El miedo es un tipo de energía del que la naturaleza ha dotado a la vida para facilitar la supervivencia y la evolución. En el caso del ser humano, además de ser un proceso neuroquímico dirigido a la preservación, lo podemos identificar como una emoción. Como tal, puede estar presente en su “justa medida” o “fuera de justa medida”. María Moliner define el miedo como un “estado afectivo del que ve ante sí un peligro o ve en algo una causa posible de padecimiento o de molestia para él”. También es adecuada a este texto la definición de la R.A.E.: “perturbación angustiosa del ánimo por un riesgo o daño real o imaginario”.

En el caso de la E.E.I. los miedos se pueden dividir con relación a cada uno de los planos: físico, emocional, mental o trascendente.

– Miedos en el plano físico: a la enfermedad, al dolor, a la agresión, los accidentes, a los animales, miedos ancestrales…

– Miedos en el plano emocional: a la soledad, al rechazo, al sufrimiento, al abandono, a sentirse inferior, al ridículo…

– Miedos en el plano mental: a la locura, a la pérdida de la identidad, a la enfermedad mental, a los pensamientos sucios o pecaminosos, al fracaso, a la equivocación…

– Miedo en el plano trascendente: a la muerte, a los espíritus, a los fantasmas, a otras dimensiones…

En los niños, unos miedos son innatos, heredados en los genes como forma de supervivencia, otros son enseñados y otros aprendidos.
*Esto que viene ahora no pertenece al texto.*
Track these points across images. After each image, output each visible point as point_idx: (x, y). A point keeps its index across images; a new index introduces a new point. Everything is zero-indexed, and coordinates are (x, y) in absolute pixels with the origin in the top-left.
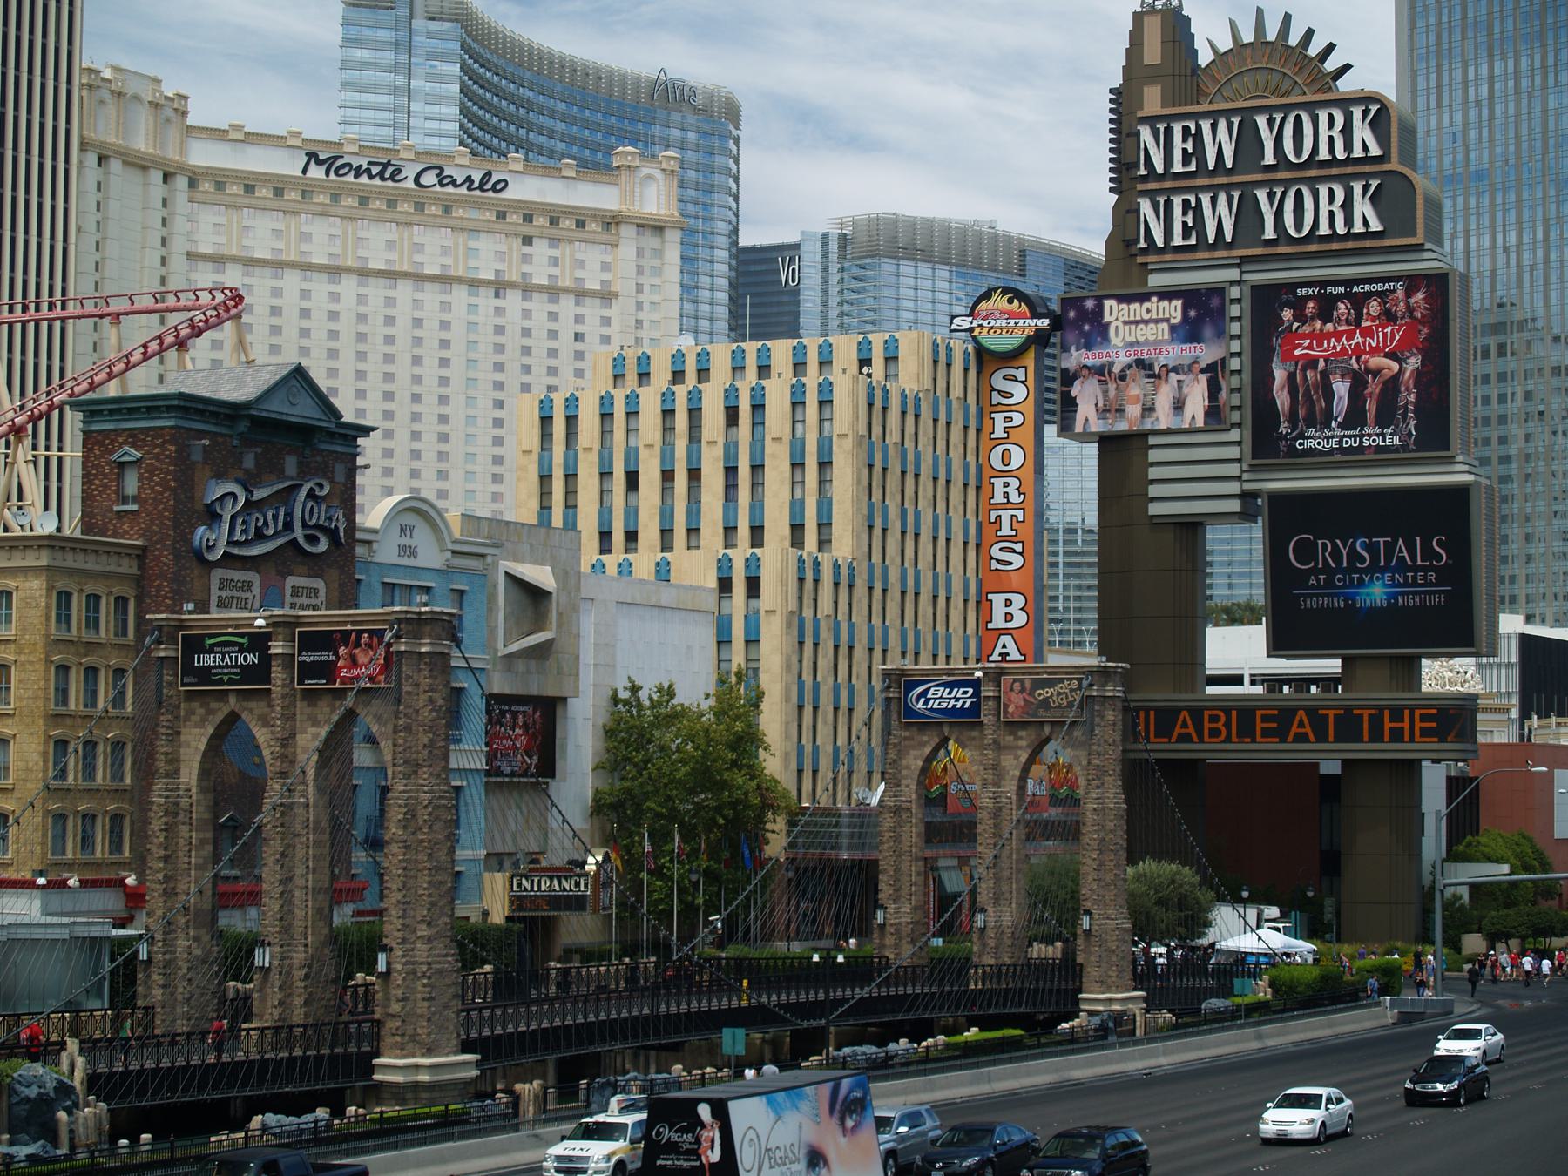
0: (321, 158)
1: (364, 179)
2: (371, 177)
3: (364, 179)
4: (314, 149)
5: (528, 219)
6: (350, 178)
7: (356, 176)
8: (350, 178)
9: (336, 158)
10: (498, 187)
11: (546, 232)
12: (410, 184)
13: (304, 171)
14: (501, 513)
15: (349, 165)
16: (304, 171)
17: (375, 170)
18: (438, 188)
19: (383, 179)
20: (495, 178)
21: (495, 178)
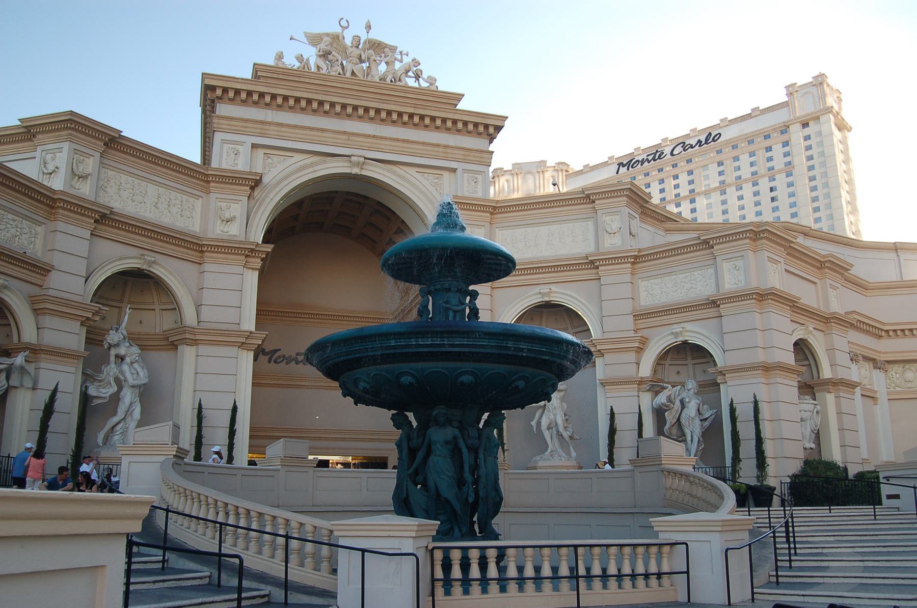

Es sobre los dos últimos sobre los que los padres pueden influir ya que, a través de la educación, de la proyección y de la experiencia vital, el niño puede ir adquiriéndolos de manera sana o insana. En ocasiones, a través de la educación, el sistema familiar, escolar y/o social, instala programas de miedos emocionales y mentales en el plano inconsciente del niño para, de forma premeditada o sin intención, activarlos en situaciones concretas. Esto lleva a que las conductas del niño, sus acciones, sus aprendizajes, relaciones, etc., puedan verse mediatizadas, desarrollando patrones emocionales y mentales cuya influencia persiste a lo largo de toda la vida. Como maestro, como padre y como terapeuta, he visto todo tipo de situaciones y oído todo tipo de frases programadoras de los miedos, estos son algunos ejemplos: “no te voy a querer”, “que viene el perro y te muerde”, “que viene el hombre y te lleva”, “te vas a quedar solo”, “que viene el policía y te lleva preso”, “que viene el médico y te pincha”, “Dios lo ve todo y te castigará”, “los niños malos van al infierno”, “te voy a encerrar en el cuarto oscuro” y un largo etcétera. Estas frases pueden parecer inocentes, pero mi experiencia profesional me ha demostrado que no lo son cuando se vivencian como un problema, consulta tras consulta, en jóvenes y adultos de todas las condiciones económicas, culturales y sociales. Utilizar durante la infancia el miedo a cosas, animales, personas o situaciones, para conseguir conductas adecuadas, puede crear programas emocionales inconscientes que, en la edad adulta, influirán en la vida cotidiana de la persona de forma perjudicial y, habitualmente, de manera inconsciente.

La mayoría de las veces, los padres no son conscientes del perjuicio de usar el miedo para educar, ni si quiera se dan cuenta de que están utilizando este tipo de estrategias, ya que es un hábito normalizado y aceptado dentro de la relación padres – hijos. No se trata solamente de que el niño desarrolle un miedo concreto, sino el hecho de utilizar el miedo como instrumento para educar, algo no aceptable en una educación emocional sana.

El tema del miedo podría dar para escribir un libro entero, en este texto lo desarrollo de manera resumida y concreta para facilitar la información que considero más importante a tener en cuenta.